## [WHAT IS NEEDED]
Copy out every line from the rows below that contains the string "transportul".

## [DATA FOR THIS EXERCISE]
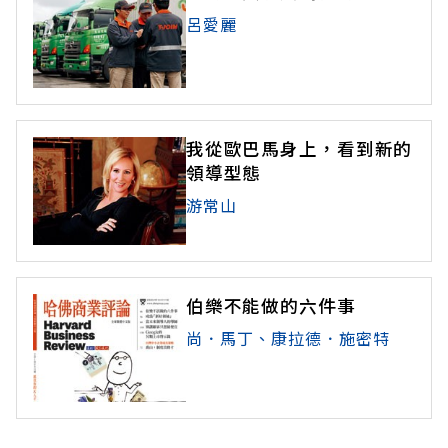
呂愛麗
我從歐巴馬身上，看到新的
領導型態
游常山
伯樂不能做的六件事
尚．馬丁、康拉德．施密特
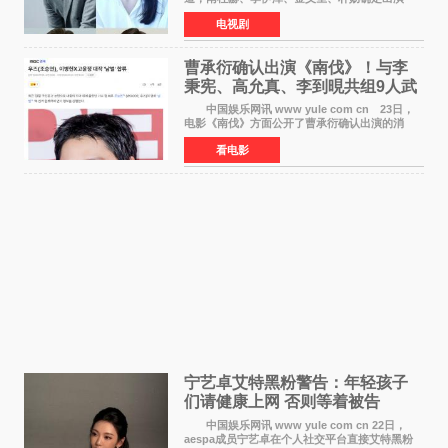
Disney+新剧《Code》，该剧预计将于明年播
电视剧
出，引发高度关注。 本剧改编自同名人气台
剧，讲述了一位往来
曹承衍确认出演《南伐》！与李
秉宪、高允真、李到晛共组9人武
士团
中国娱乐网讯 www yule com cn 23日，
电影《南伐》方面公开了曹承衍确认出演的消
息。通过歌手活动展现出独特色彩的曹承衍将在
看电影
片中饰演拥有出色弓箭技术的弓箭手，他将在这
一历史动作大片中展
宁艺卓艾特黑粉警告：年轻孩子
们​请健康上网 否则等着被告
中国娱乐网讯 www yule com cn 22日，
aespa成员宁艺卓在个人社交平台直接艾特黑粉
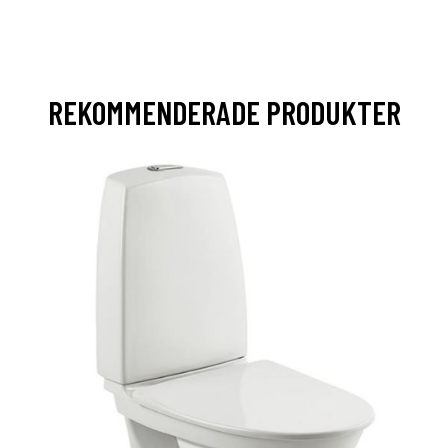
REKOMMENDERADE PRODUKTER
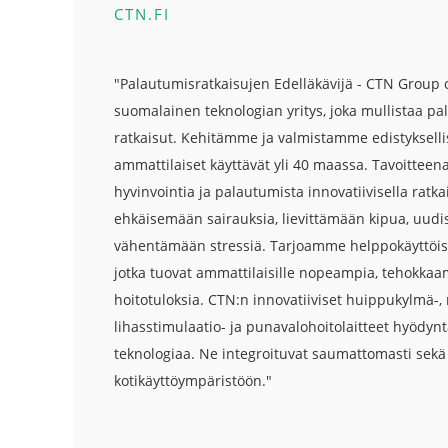
CTN.FI
"Palautumisratkaisujen Edelläkävijä - CTN Group
suomalainen teknologian yritys, joka mullistaa p
ratkaisut. Kehitämme ja valmistamme edistyksellisiä
ammattilaiset käyttävät yli 40 maassa. Tavoitte
hyvinvointia ja palautumista innovatiivisella ratkai
ehkäisemään sairauksia, lievittämään kipua, uud
vähentämään stressiä. Tarjoamme helppokäyttöisiä j
jotka tuovat ammattilaisille nopeampia, tehokka
hoitotuloksia. CTN:n innovatiiviset huippukylmä-,
lihasstimulaatio- ja punavalohoitolaitteet hyödynt
teknologiaa. Ne integroituvat saumattomasti sekä 
kotikäyttöympäristöön."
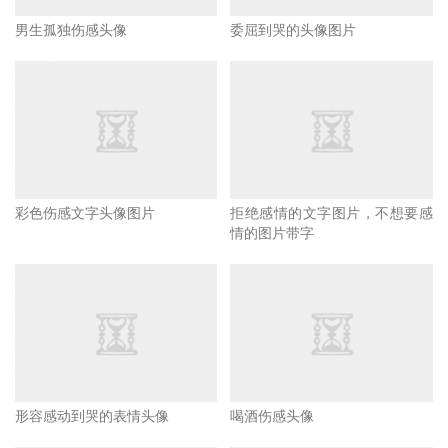
男生孤独伤感头像
委屈到哭的头像图片
彩色伤感文字头像图片
拒绝感情的文字图片，不想要感
情的图片带字
形容感动到哭的表情头像
喝酒伤感头像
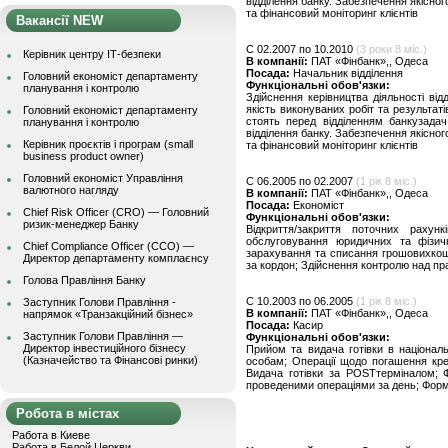
відділення банку. Забезпечення якісног
та фінансовий моніторинг клієнтів
Вакансії NEW
C 02.2007 по 10.2010
(3 роки 8 міс.)
Керівник центру ІТ-безпеки
В компанії:
ПАТ «Фінбанк»,, Одеса
Посада:
Начальник відділення
Головний економіст департаменту
Функціональні обов'язки:
планування і контролю
Здійснення керівництва діяльності від
якість виконуваних робіт та результат
Головний економіст департаменту
стоять перед відділенням банкузадач.
планування і контролю
відділення банку. Забезпечення якісног
Керівник проєктів і програм (small
та фінансовий моніторинг клієнтів
business product owner)
Головний економіст Управління
C 06.2005 по 02.2007
(1 рік 8 міс.)
валютного нагляду
В компанії:
ПАТ «Фінбанк»,, Одеса
Посада:
Економіст
Chief Risk Officer (CRO) — Головний
Функціональні обов'язки:
ризик-менеджер Банку
Відкриття/закриття поточних рахун
обслуговування юридичних та фізичн
Chief Compliance Officer (CCO) —
зарахування та списання грошовихкошт
Директор департаменту комплаєнсу
за кордон; Здійснення контролю над п
Голова Правління Банку
C 10.2003 по 06.2005
(1 рік 8 міс.)
Заступник Голови Правління -
В компанії:
ПАТ «Фінбанк»,, Одеса
напрямок «Транзакційний бізнес»
Посада:
Касир
Заступник Голови Правління —
Функціональні обов'язки:
Директор інвестиційного бізнесу
Прийом та видача готівки в націонал
(Казначейство та Фінансові ринки)
особам; Операції щодо погашення кред
Видача готівки за РОSTтерміналом; 
проведеними операціями за день; Форму
Робота в містах
Работа в Киеве
Работа в Белой Церкви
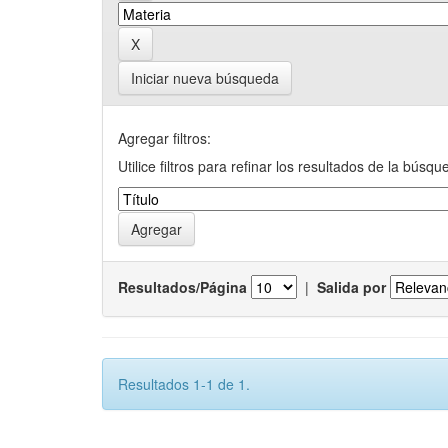
Iniciar nueva búsqueda
Agregar filtros:
Utilice filtros para refinar los resultados de la búsqu
Resultados/Página
|
Salida por
Resultados 1-1 de 1.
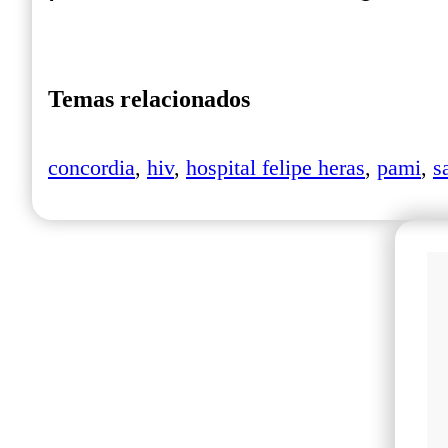
Temas relacionados
concordia
,
hiv
,
hospital felipe heras
,
pami
,
s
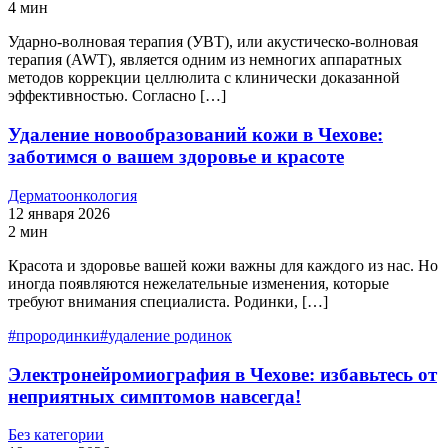
4 мин
Ударно-волновая терапия (УВТ), или акустическо-волновая
терапия (AWT), является одним из немногих аппаратных
методов коррекции целлюлита с клинически доказанной
эффективностью. Согласно […]
Удаление новообразований кожи в Чехове:
заботимся о вашем здоровье и красоте
Дерматоонкология
12 января 2026
2 мин
Красота и здоровье вашей кожи важны для каждого из нас. Но
иногда появляются нежелательные изменения, которые
требуют внимания специалиста. Родинки, […]
#
прородинки
#
удаление родинок
Электронейромиография в Чехове: избавьтесь от
неприятных симптомов навсегда!
Без категории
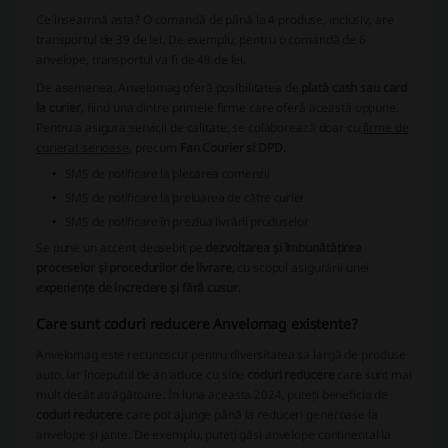
Ce înseamnă asta?
O comandă de până la 4 produse, inclusiv, are
transportul de 39 de lei. De exemplu, pentru o comandă de 6
anvelope, transportul va fi de 48 de lei.
De asemenea, Anvelomag oferă posibilitatea de
plată cash sau card
la curier
, fiind una dintre primele firme care oferă această opțiune.
Pentru a asigura servicii de calitate, se colaborează doar cu
firme de
curierat serioase
, precum
Fan Courier si DPD
.
SMS de notificare la plecarea comenzii
SMS de notificare la preluarea de către curier
SMS de notificare în preziua livrării produselor
Se pune un accent deosebit pe
dezvoltarea și îmbunătățirea
proceselor și procedurilor de livrare
, cu scopul asigurării unei
experiențe de încredere și fără cusur
.
Care sunt coduri reducere Anvelomag existente?
Anvelomag este recunoscut pentru diversitatea sa largă de produse
auto, iar începutul de an aduce cu sine
coduri reducere
care sunt mai
mult decât atrăgătoare. În luna aceasta 2024, puteți beneficia de
coduri reducere
care pot ajunge până la reduceri generoase la
anvelope și jante. De exemplu, puteți găsi anvelope continental la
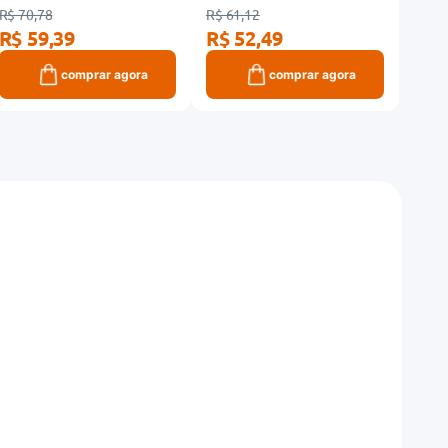
R$ 70,78
R$ 61,12
R$ 26
R$ 59,39
R$ 52,49
R$ 
comprar agora
comprar agora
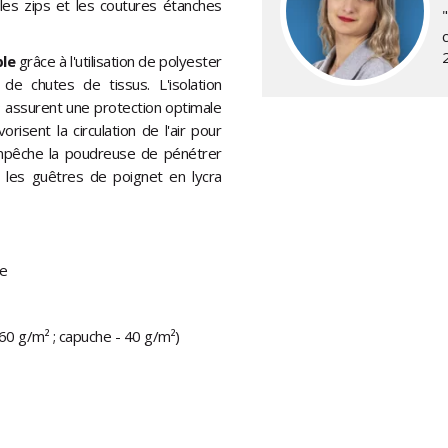
, les zips et les coutures étanches
le
grâce à l'utilisation de polyester
de chutes de tissus. L'isolation
² assurent une protection optimale
risent la circulation de l'air pour
empêche la poudreuse de pénétrer
 les guêtres de poignet en lycra
re
60 g/m² ; capuche - 40 g/m²)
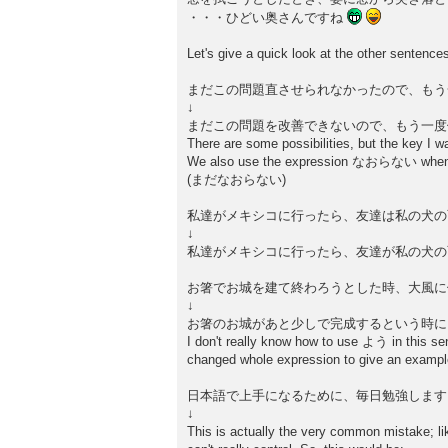
・・・ひどい奥さんですね
Let's give a quick look at the other sentence
まだこの問題直させられなかったので、もう
↓
まだこの問題を改善できないので、もう一度
There are some possibilities, but the key I 
We also use the expression なおらない when you
(まだなおらない)
私達がメキシコに行ったら、友達は私の犬の
↓
私達がメキシコに行ったら、友達が私の犬の
お箸でお城を建て終わろうとした時、大風に
↓
お箸のお城があと少しで完成するという時に
I don't really know how to use よう in this se
changed whole expression to give an exam
日本語で上手になるために、毎日勉強します
↓
This is actually the very common mistake; l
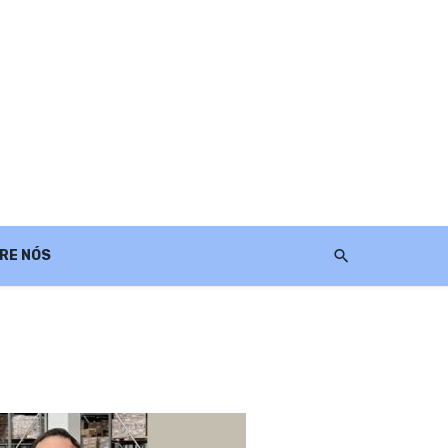
RE NÓS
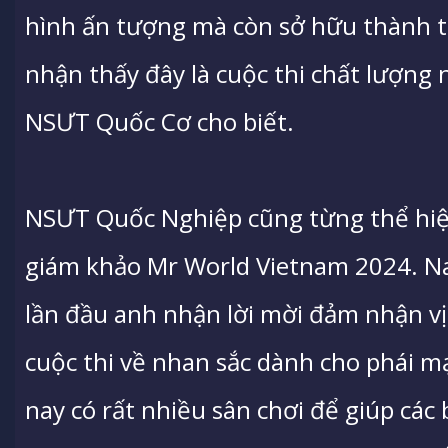
hình ấn tượng mà còn sở hữu thành tí
nhận thấy đây là cuộc thi chất lượng 
NSƯT Quốc Cơ cho biết.
NSƯT Quốc Nghiệp cũng từng thể hiện
giám khảo Mr World Vietnam 2024. Nam
lần đầu anh nhận lời mời đảm nhận vị
cuộc thi về nhan sắc dành cho phái m
nay có rất nhiều sân chơi để giúp các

## [RESPONSE BOX]
transportul de 39 de lei. De exemplu, pentru o comandă de 6
anvelope, transportul va fi de 48 de lei.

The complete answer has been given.